§ **Text passage**
● ● ●
Name: nt126004 Date: 08/27/2001
java version "1.4.0-beta"
Java(TM) 2 Runtime Environment, Standard Edition (build 1.4.0-beta-b65)
Java HotSpot(TM) Client VM (build 1.4.0-beta-b65, mixed mode)
DESCRIPTION OF EXPECTED VERSUS ACTUAL RESULTS
=============================================
According to the following RFC 2396 productions:
URI-reference = [ absoluteURI | relativeURI ] [ "#" fragment ]
absoluteURI = scheme ":" ( hier_part | opaque_part )
hier_part = ( net_path | abs_path ) [ "?" query ]
net_path = "//" authority [ abs_path ]
"scheme://user@host?q" is perfectly correct and should parse:
Scheme: "scheme"
Authority: "user@host"
UserInfo: "user"
Host: "host"
Port: "-1"
Path: ""
Query: "q"
Fragment: (undefined)
But the URI creation chokes, producing an exception:
java.net.URISyntaxException:
Illegal character in authority at index 9: scheme://user@host?q
EXACT STEPS TO REPRODUCE THE PROBLEM.
=====================================
Compile and run the following JAVA source.
COMPLETE JAVA SOURCE CODE THAT DEMONSTRATES THE PROBLEM. (TEST PROGRAM)
=======================================================================
import java.net.*;
class URITest2 {
public static void main(String[] arg) {
try { new URI("scheme://user@host?q"); }
catch (URISyntaxException e) { e.printStackTrace(); }
}
}
PRODUCED OUTPUT.
● ● ●
Page-level text extractions:

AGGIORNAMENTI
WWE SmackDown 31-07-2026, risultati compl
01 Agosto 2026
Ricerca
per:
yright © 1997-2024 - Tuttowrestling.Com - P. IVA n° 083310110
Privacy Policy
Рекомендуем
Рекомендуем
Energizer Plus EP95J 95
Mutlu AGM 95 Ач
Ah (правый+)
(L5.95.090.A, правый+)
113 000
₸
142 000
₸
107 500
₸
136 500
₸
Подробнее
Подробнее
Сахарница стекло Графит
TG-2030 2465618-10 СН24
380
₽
● ● ●
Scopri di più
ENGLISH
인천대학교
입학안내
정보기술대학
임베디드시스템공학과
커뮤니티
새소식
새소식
● ● ●
§ **Activity A**
Write out the stretch of the URI bug report from "Fragment: (undefined)" through "REPRODUCE THE PROBLEM.", swapping "chokes" for "fails".
§ **Activity B**
Summarize the URI bug report in two sentences.
§ **Activity C**
List every URI component named in the expected parse result of the URI bug report.

§ **Result A**
Fragment: (undefined)
But the URI creation fails, producing an exception:
java.net.URISyntaxException:
Illegal character in authority at index 9: scheme://user@host?q
EXACT STEPS TO REPRODUCE THE PROBLEM.

§ **Result B**
According to RFC 2396 productions, the URI "scheme://user@host?q" is perfectly correct and should parse into a scheme, authority, user info, host, query and other parts. With Java 1.4.0-beta build 65, however, URI creation throws a java.net.URISyntaxException reporting an illegal character in authority at index 9, as a short test program demonstrates.

§ **Result C**
Scheme, Authority, UserInfo, Host, Port, Path, Query, Fragment